*RECORDS PROVIDED:*

+ + + + + + +

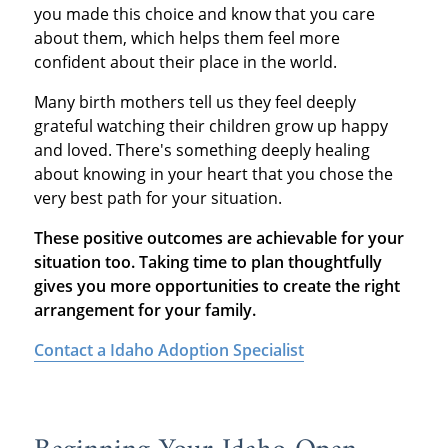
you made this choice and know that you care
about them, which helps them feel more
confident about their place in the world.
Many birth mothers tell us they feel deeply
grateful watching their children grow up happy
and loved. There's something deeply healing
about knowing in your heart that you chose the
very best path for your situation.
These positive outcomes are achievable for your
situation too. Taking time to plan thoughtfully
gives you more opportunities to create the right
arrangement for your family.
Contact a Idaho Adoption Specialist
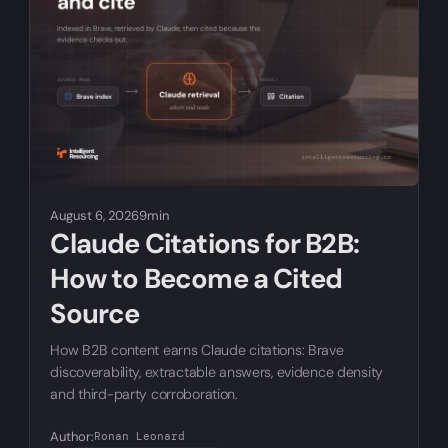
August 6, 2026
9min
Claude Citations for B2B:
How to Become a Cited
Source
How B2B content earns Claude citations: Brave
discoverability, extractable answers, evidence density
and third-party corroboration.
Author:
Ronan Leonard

+ + + + + + +

Please find every line in the records above that holds the word "feel" and copy it.

*SOLUTION TO THIS TASK:*
about them, which helps them feel more
Many birth mothers tell us they feel deeply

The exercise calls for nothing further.